Putusan PTUN bisa mengukuhkan kurangnya nyali dan keberanian negara untuk menyelesaikan kasus pembunuhan Munir, dengan alasan administratif, yaitu ketiadaan dokumen.
Menginjak usia ketiga pemerintahan Joko Widodo, hampir tidak ada langkah kongkret dalam mengusut kasus Munir. Padahal, Presiden Jokowi dalam pertemuan konsultatif dengan para pakar hukum pada akhir 2016 menyampaikan bahwa kasus Munir menjadi salah satu prioritas penegakan hukum yang akan dituntaskan.

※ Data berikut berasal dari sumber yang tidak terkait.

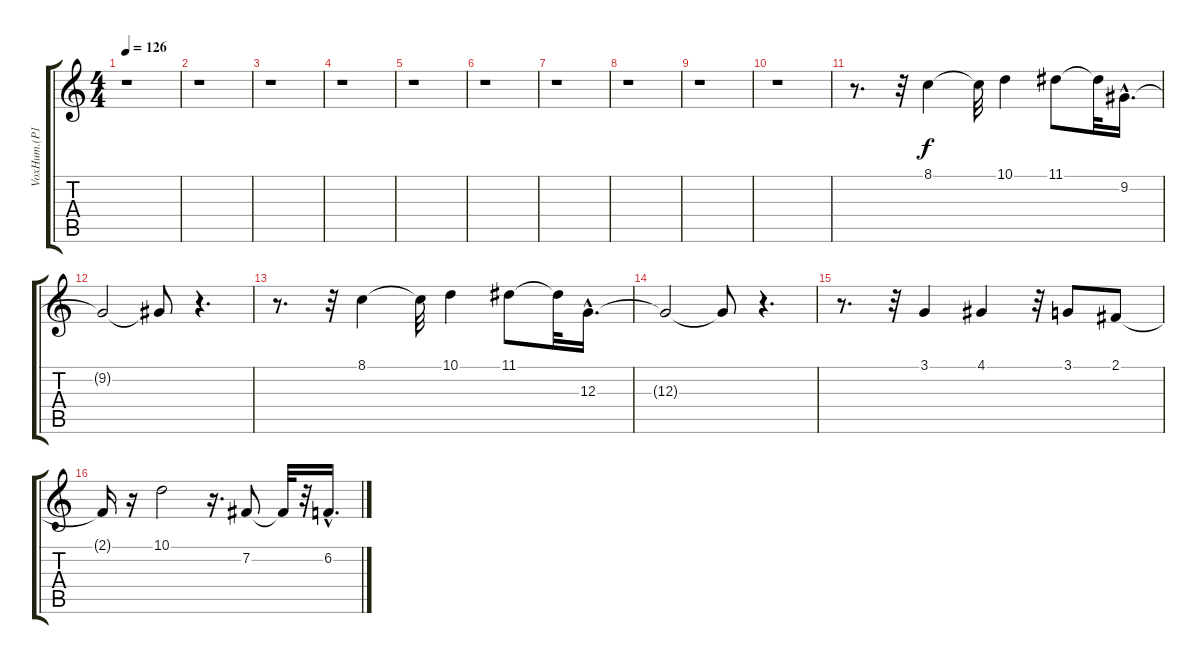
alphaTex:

\track ("VoxHum.(P116)" "VoxHum.(P1") {instrument voiceoohs}
\staff {score tabs}
\tuning (E4 B3 G3 D3 A2 E2) {hide}
\ts (4 4)
\tempo 126
\clef g2
\ks c
r.1{dy f} |
r.1 |
r.1 |
r.1 |
r.1 |
r.1 |
r.1 |
r.1 |
r.1 |
r.1 |
r.8{d} r.32 8.1.4 8.1{t}.32 10.1.4 11.1.8 11.1{t}.32 9.2{hac}.16{d} |
9.2{t}.2 9.2{t}.8 r.4{d} |
r.8{d} r.32 8.1.4 8.1{t}.32 10.1.4 11.1.8 11.1{t}.32 12.3{hac}.16{d} |
12.3{t}.2 12.3{t}.8 r.4{d} |
r.8{d} r.32 3.1.4 4.1.4 r.32 3.1.8 2.1.8 |
2.1{t}.16 r.16 10.1.2 r.16{d} 7.2.8 7.2{t}.32 r.32 6.2{hac}.16{d}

PTUN telah memerintahkan Setretariat Negara untuk menelusuri dan menemukan dokumen asli TPF Pembunuhan Munir. Sebagai negara yang berlandaskan hukum (rule of law), putusan pengadilan harus dihormati dan dilaksanakan oleh Presiden Jokowi dengan menentukan langkah dan strategi dan batas waktunya agar dokumen asli TPF Pembunuhan Munir segera ditemukan.
Tanpa target waktu yang jelas dan terukur, publik dan terutama keluarga Munir dan sahabatnya akan kembali menonton drama sebuah pemerintahan yang dianggap tidak mampu dan lalai dalam menyimpan dan mengelola dokumen negara dan mengabaikan hak atas keadilan. Sekali lagi, putusan PTUN memang membatalkan putusan KIP, akan tetapi memberikan tanggung jawab dan kewajiban pada Sekretariat Negara untuk segera menemukan dokumen asli TPF Pembunuhan Munir.
Ketiadaan dokumen asli TPF Pembunuhan Munir jangan lantas membuat upaya negara kendor dalam menuntaskan kasus Munir. Tim Eksaminasi Pengadilan Kasus Munir yang dibentuk oleh Komnas HAM pada 2009 dan merampungkan pemeriksaannya pada 2010 telah merekomendasikan supaya dilakukan penyelidikan lagi atas kasus pembunuhan Munir.
Menurut Komnas HAM, persidangan kasus Munir memiliki sejumlah kelemahan, yaitu jaksa yang tidak profesional, hakim pengadilan negeri yang gagal menghadirkan sedikitnya dua saksi kunci, serta kurangnya pengalaman hakim yang meninjau kembali putusan sidang sebelumnya. Komnas HAM merekomendasikan supaya polisi membuka penyelidikan baru hingga memungkinkan jaksa mengajukan peninjauan kembali.
Dengan mengacu pada rekomendasi Komnas HAM, Presiden Jokowi didorong untuk memerintahkan penegak hukum mengusut tuntas kasus pembunuhan Munir dengan mencari dan memeriksa pihak-pihak yang diduga terlibat tanpa pandang bulu. Di antaranya, melakukan pemeriksaan terhadap anggota TPF Pembunuhan Munir dan pihak lain yang memiliki informasi berharga untuk menguak aktor intelektual di balik kematian Munir hingga tuntas.